O Governo angolano anunciou a sua intenção de abandonar a mediação do conflito entre a República Democrática do Congo (RDC) e o Rwanda, uma responsabilidade assumida pelo Presidente João Lourenço sob a égide da União Africana (UA).
A decisão, comunicada esta segunda-feira, 24 de Março, surge após meses de esforços diplomáticos e avanços limitados no processo de pacificação.
Segundo a Presidência da República, Angola dedicou-se “com seriedade, energia e recursos” à mediação do conflito, tendo conseguido progressos significativos, incluindo o compromisso da RDC de neutralizar as Forças Democráticas para a Libertação do Rwanda (FDLR) e do Rwanda de retirar as suas Forças de Defesa do território congolês.
No entanto, o processo sofreu reveses, nomeadamente a falta de adesão do Rwanda à Cimeira de Luanda, agendada para 15 de Dezembro de 2024, e a interrupção das negociações directas entre o Governo da RDC e os rebeldes do M23.
Diante desses desafios, Angola considera “necessário libertar-se” da mediação do conflito para concentrar-se nas prioridades definidas pela UA, como a paz e segurança continental, o desenvolvimento económico e social, e a justiça para africanos e afrodescendentes.
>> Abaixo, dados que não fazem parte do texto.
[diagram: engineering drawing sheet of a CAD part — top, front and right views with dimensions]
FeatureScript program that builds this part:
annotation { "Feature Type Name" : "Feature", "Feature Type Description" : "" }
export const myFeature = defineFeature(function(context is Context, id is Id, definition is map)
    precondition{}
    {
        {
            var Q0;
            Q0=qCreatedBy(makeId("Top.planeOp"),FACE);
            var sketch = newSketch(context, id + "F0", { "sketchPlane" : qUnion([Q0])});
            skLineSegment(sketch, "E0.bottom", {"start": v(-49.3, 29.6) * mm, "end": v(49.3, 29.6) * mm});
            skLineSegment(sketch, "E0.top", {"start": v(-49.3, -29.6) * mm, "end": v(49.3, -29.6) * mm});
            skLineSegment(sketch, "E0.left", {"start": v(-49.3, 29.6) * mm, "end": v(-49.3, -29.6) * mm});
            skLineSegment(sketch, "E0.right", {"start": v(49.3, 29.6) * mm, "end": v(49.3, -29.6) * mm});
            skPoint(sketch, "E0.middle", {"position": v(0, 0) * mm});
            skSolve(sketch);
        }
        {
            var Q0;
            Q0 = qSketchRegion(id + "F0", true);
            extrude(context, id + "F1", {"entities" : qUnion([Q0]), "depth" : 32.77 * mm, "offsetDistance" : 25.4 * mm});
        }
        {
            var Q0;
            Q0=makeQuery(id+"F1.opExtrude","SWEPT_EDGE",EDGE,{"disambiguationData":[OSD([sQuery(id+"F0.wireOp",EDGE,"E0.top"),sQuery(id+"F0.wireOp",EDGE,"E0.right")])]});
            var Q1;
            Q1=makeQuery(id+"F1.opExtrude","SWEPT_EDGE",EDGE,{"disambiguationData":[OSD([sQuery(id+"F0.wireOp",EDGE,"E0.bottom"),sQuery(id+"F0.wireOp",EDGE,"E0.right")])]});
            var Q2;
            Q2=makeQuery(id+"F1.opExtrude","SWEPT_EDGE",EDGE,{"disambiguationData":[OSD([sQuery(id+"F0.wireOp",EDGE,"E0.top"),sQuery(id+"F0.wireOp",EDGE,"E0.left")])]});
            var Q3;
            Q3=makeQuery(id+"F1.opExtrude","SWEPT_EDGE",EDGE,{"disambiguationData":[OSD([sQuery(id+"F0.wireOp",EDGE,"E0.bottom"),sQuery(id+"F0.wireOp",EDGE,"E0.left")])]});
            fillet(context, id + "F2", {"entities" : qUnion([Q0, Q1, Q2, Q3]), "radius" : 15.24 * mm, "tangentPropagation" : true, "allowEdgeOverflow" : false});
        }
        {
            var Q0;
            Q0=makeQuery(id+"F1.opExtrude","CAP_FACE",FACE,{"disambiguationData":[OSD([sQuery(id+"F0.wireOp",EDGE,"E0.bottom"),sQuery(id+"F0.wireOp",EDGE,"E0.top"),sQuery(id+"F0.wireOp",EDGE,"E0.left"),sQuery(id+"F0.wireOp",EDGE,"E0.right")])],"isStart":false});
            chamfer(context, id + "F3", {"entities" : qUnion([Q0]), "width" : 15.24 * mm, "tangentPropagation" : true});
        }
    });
Nos próximos dias, a Comissão da UA e os blocos regionais envolvidos, incluindo a SADC e a Comunidade da África do Leste, buscarão um novo mediador para dar continuidade ao processo.
Surpresa com o encontro de Doha
A decisão de Angola ocorre poucos dias após um encontro inesperado entre os Presidentes da RDC, Félix Tshisekedi, e do Rwanda, Paul Kagame, realizado no passado dia 20 de Março, em Doha, Qatar.
O Governo angolano foi apanhado de surpresa com a reunião, que ocorreu no mesmo dia em que uma delegação congolesa chegou a Luanda para conversas com o M23.
O ministro das Relações Exteriores, Téte António, manifestou estranheza com a iniciativa, sugerindo que poderia representar um “desvio” dos esforços africanos de mediação.
A reunião de Doha resultou num compromisso de cessar-fogo imediato e na continuidade das negociações, mas analistas alertam que o encontro pode enfraquecer a mediação angolana e levantar questionamentos sobre a influência de actores externos no conflito.
Apesar da sua retirada da mediação, Angola reafirma o seu compromisso com a paz no continente africano. “Enquanto presidente da União Africana, Angola não irá abandonar os seus membros e continuará a trabalhar para soluções africanas para os problemas africanos”, garantiu Téte António.
Agora, a atenção volta-se para a União Africana e os blocos regionais, que deverão nomear um novo mediador para lidar com a complexa crise no leste da RDC.